How early ballots are checked, counted at issue in court
PHOENIX — A legal bid by Republicans to change ballot-counting procedures may be too late to help any of their candidates in close races.
Maricopa County Superior Court Judge Margaret Mahoney on Thursday rejected a request by attorney Brett Johnson to force four counties to segregate out the early ballots turned in on Election Day whose signatures apparently did not match what was on file in county offices.
Johnson does not dispute that election officials are free to contact voters to see if there’s an explanation, like a change in signature over time or perhaps even an illness. But he contends that process has to stop at 7 p.m. on Election Day — even for people who submitted their early ballots that day.
Separating them out allows Johnson to then argue to Mahoney Friday, Nov. 9, that they should not be counted.
But Colleen Connor, a deputy Maricopa County attorney, told Mahoney that while the envelopes of those questioned early ballots remain available, the actual ballots that were inside already have been removed — and already added to those being counted. She said there is no way to once again match up the ballots with the envelopes they were in should she rule that they should not have been counted.

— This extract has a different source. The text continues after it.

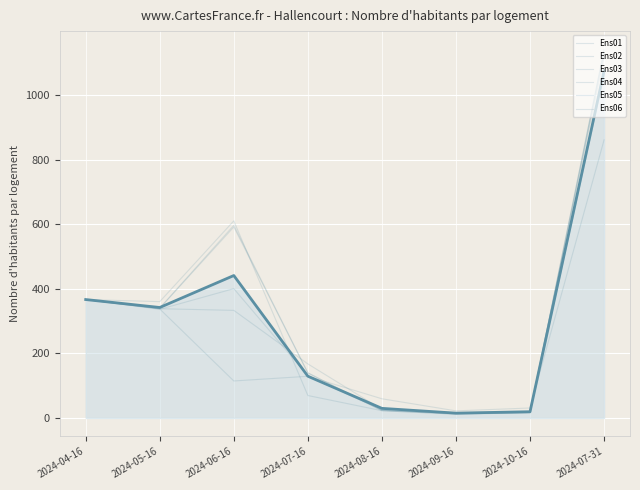

What is the label of the 8th point from the right?

2024-04-16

And Daniel Jurkowitz, representing Pima County, said there’s no authority in Arizona law for her to grant what Johnson wants.
“The court doesn’t have jurisdiction to input new election procedures in the middle of an election,’’ he said.
Jurkowitz also said there’s no legal basis for the GOP lawsuit.
He said the language allowing county election officials to verify questioned signatures on late-submitted early ballots is permissive. That’s why some counties do it and some do not.
More to the point, he said there is nothing in Arizona law requiring any verification to stop when the polls close.
“If plaintiffs want a deadline of 7 p.m. on Election Day to cure signatures on early ballots, they should seek a statute or regulation designating such,’’ he told the judge.
Mahoney’s rejection of Johnson’s request to segregate out ballots means that officials in Pima, Maricopa, Coconino and Apache counties are free to continue contacting people in a bid to be sure their votes are counted.
What makes that significant is the four counties represent places where Democrat Kyrsten Sinema is out-polling Republican Martha McSally in the race to succeed Jeff Flake in the U.S. Senate. They also are counties where voters chose Democrat Kathy Hoffman over Republican Frank Riggs for state schools chief.
By contrast, officials in the state’s other 11 counties — virtually all of which have Republican voter registration edges and produced more votes for McSally and Riggs than their Democratic foes — do not contact voters when signatures do not match on ballots turned in on Election Day and do not count the votes inside.
Johnson contends that disparity among the counties is unconstitutional.
“By arbitrarily counting and rejecting ballots from identically suited voters, defendants are systematically denying certain voters the right to vote in violation of the Equal Protection Clause,’’ he is arguing.